« Je ne sais pas, finalement, si je parle de Jack ou de moi-même », peut-on lire dans Jack Kérouac, un essai paru d’abord en 1972. Il n’y a pas de doute pour Typo, qui a choisi, pour la réédition de ce classique, la photo de Victor-Lévy Beaulieu en couverture de son livre. L’auteur y adopte une écriture spontanée à la Kérouac, en insérant dans sa phrase parenthèses et tirets, pour laisser libre cours à sa pensée : associations d’idées et allusions à ce qui se passe en lui et autour de lui au moment de l’écriture forment de longues digressions. Et, quand l’inspiration s’en va, des lignes pointillées coupent un paragraphe ou mettent un terme à un chapitre. Beaulieu ne cache pas que l’écriture de ce livre lui a donné du fil à retordre : « Rien ne m’a été aussi difficile que ce livre infaisable, recommencé trop souvent, ou découpé en séquences cinématographiques ». C’est que le romancier canuck semble agir sur l’écrivain québécois comme un révélateur : « T’es une fin de race, comme ce sacré vieux Jack [ ] », s’avoue-t-il.
Pourtant, n’a-t-on pas fait de Kérouac le chantre, voire le pape de la Beat Generation ? Un mythe, d’affirmer l’auteur, une réputation créée par une jeunesse qui n’est pas allée plus loin que On the Road, le roman-culte. Victor-Lévy Beaulieu, lui, n’a pas quitté le romancier qu’il a découvert à Paris, depuis ce jour de 1967 où il tomba par hasard sur un de ses livres dans lequel, en le feuilletant, il lut : « Ciboire, j’pas capable trouver ça ». Selon lui, Kérouac crée à partir du langage, là est son génie, quoiqu’il soit un merveilleux conteur, mais sans se distinguer en cela des romanciers américains traditionnels.
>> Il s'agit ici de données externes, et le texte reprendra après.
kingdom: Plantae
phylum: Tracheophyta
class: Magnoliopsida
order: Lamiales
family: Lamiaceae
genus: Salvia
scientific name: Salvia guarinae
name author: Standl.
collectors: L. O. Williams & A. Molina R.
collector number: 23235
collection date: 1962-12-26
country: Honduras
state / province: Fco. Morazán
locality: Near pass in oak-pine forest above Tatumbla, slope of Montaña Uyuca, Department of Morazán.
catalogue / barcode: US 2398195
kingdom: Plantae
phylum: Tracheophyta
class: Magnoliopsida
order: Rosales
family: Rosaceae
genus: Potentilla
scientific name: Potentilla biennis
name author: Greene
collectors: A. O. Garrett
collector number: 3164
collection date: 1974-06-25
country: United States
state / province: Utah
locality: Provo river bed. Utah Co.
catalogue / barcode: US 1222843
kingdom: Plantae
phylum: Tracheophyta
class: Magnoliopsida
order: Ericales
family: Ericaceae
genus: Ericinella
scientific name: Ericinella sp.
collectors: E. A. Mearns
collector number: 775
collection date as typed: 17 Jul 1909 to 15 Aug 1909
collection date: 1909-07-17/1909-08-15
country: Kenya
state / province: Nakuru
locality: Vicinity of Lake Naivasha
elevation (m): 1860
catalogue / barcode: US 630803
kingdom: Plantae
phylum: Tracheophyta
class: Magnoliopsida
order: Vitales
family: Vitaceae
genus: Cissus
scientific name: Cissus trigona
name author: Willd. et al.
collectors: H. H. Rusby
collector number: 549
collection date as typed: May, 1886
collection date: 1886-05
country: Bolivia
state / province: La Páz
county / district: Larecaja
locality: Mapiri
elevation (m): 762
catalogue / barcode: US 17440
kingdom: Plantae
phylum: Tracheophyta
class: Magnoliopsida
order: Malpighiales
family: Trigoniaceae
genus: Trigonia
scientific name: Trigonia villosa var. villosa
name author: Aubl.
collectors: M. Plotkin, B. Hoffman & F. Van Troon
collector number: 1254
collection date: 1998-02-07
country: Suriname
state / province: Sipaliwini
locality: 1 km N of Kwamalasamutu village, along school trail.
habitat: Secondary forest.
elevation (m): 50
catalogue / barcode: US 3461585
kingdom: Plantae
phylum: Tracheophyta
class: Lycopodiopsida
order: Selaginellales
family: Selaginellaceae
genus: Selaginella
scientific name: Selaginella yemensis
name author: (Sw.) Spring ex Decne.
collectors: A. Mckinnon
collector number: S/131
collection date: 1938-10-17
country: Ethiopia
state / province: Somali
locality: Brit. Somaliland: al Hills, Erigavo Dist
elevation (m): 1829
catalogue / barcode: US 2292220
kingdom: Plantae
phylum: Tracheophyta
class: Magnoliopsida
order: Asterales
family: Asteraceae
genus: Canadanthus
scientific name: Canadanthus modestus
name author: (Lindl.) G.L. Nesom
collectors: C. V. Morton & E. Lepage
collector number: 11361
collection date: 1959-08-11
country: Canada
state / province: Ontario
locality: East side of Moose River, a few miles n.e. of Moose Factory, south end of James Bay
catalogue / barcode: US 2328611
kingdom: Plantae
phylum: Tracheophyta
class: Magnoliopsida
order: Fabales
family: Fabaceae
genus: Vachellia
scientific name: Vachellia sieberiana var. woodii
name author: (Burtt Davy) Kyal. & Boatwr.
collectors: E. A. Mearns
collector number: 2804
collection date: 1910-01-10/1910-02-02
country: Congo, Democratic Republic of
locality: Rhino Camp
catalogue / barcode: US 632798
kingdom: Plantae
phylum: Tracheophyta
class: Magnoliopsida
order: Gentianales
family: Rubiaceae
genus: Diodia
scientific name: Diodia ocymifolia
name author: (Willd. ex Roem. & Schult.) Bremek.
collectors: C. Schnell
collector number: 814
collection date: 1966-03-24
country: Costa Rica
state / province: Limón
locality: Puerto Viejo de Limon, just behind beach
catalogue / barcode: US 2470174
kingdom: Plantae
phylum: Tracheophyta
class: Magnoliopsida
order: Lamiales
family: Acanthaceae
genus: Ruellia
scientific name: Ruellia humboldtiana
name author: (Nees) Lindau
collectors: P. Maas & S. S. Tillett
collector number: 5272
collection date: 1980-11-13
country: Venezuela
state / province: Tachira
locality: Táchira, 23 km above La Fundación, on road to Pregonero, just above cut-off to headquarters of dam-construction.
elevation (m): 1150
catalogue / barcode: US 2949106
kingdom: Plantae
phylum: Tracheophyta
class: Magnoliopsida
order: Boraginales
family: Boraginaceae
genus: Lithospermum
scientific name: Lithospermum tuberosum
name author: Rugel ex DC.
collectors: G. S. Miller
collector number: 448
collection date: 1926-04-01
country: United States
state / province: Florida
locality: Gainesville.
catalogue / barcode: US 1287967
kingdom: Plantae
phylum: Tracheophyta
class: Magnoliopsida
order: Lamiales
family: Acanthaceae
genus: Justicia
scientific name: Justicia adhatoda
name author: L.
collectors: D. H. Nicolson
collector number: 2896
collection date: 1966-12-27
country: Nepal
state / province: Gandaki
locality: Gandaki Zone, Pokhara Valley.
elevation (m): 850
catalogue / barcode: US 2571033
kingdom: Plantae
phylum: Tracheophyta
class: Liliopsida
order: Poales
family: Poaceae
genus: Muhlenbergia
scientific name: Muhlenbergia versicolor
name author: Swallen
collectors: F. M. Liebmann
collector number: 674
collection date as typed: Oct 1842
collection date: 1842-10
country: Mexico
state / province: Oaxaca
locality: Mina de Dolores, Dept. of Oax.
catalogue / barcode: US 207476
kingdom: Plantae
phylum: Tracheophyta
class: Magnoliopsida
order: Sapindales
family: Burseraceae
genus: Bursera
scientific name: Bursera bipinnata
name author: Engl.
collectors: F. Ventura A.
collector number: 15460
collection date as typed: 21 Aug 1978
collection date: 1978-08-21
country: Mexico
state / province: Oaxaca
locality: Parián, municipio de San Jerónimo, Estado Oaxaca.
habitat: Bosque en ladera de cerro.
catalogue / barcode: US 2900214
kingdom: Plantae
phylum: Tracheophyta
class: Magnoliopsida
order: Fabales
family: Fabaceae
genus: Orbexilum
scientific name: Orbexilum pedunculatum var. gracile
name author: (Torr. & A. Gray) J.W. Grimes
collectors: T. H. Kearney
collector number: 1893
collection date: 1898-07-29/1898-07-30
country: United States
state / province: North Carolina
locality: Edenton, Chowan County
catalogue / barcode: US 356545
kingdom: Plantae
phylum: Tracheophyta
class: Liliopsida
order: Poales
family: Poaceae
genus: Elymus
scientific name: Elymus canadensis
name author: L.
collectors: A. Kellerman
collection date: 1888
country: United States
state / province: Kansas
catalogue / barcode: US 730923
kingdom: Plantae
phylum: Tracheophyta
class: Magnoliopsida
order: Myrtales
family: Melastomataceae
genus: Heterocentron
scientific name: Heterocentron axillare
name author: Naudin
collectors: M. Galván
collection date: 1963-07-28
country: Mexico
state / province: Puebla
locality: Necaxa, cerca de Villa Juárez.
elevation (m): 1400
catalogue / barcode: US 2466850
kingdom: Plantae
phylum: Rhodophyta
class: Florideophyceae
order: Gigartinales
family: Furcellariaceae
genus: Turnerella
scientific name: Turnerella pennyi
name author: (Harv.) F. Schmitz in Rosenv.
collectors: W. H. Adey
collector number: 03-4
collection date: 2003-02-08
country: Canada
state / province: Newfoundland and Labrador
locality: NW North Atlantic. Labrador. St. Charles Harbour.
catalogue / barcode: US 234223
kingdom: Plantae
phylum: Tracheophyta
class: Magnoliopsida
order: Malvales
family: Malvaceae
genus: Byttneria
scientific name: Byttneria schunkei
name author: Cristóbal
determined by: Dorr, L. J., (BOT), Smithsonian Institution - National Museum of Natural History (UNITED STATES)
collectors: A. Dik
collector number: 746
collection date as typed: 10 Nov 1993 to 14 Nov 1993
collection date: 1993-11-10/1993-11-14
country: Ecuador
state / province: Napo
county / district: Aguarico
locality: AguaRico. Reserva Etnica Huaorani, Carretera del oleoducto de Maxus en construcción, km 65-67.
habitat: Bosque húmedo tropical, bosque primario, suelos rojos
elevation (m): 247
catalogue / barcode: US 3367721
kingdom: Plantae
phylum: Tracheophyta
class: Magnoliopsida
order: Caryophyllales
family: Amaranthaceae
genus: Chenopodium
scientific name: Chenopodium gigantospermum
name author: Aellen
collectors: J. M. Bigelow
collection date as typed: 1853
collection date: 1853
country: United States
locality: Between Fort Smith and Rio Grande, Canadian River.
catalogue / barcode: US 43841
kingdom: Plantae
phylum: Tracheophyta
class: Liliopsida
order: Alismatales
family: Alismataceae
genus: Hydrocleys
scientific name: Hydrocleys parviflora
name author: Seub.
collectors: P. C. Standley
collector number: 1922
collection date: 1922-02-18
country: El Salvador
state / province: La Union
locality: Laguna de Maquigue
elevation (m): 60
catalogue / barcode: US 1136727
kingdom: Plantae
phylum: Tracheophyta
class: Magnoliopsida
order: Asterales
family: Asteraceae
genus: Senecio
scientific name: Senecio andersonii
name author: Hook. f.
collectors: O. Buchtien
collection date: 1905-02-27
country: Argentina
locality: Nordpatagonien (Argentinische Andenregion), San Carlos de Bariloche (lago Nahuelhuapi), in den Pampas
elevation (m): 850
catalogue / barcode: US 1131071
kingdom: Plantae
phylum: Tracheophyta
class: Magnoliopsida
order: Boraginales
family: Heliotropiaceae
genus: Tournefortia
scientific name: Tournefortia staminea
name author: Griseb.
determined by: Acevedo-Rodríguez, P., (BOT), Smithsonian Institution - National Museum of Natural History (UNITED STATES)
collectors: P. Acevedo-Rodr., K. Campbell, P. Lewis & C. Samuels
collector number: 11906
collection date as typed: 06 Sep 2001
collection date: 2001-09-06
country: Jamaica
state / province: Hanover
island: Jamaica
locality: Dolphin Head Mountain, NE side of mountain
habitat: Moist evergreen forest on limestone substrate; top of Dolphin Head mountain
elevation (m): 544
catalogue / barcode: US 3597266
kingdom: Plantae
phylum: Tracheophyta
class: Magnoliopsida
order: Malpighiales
Ses quelque vingt romans, « des manières de confessions publiques », révèlent un romancier « allergique à des mots comme succès, bonheur, santé, argent et gloire ». Le mythique chantre de la Beat Generation, né au Massachusetts de parents canadiens-français, incarne le Canadien français catholique tourmenté, résigné dans sa misère et tourné vers le passé quand il pourrait miser sur l’avenir. N’empêche, il fascine Beaulieu qui éprouve à la fois admiration et répulsion et pour cause : « Les livres de Jack sont ce que le Québécois a fait de plus douloureux contre lui-même – Peau de chagrin canuck ».
Un ouvrage qui n’a rien perdu de son originalité et de sa pertinence plus de trente ans après sa parution.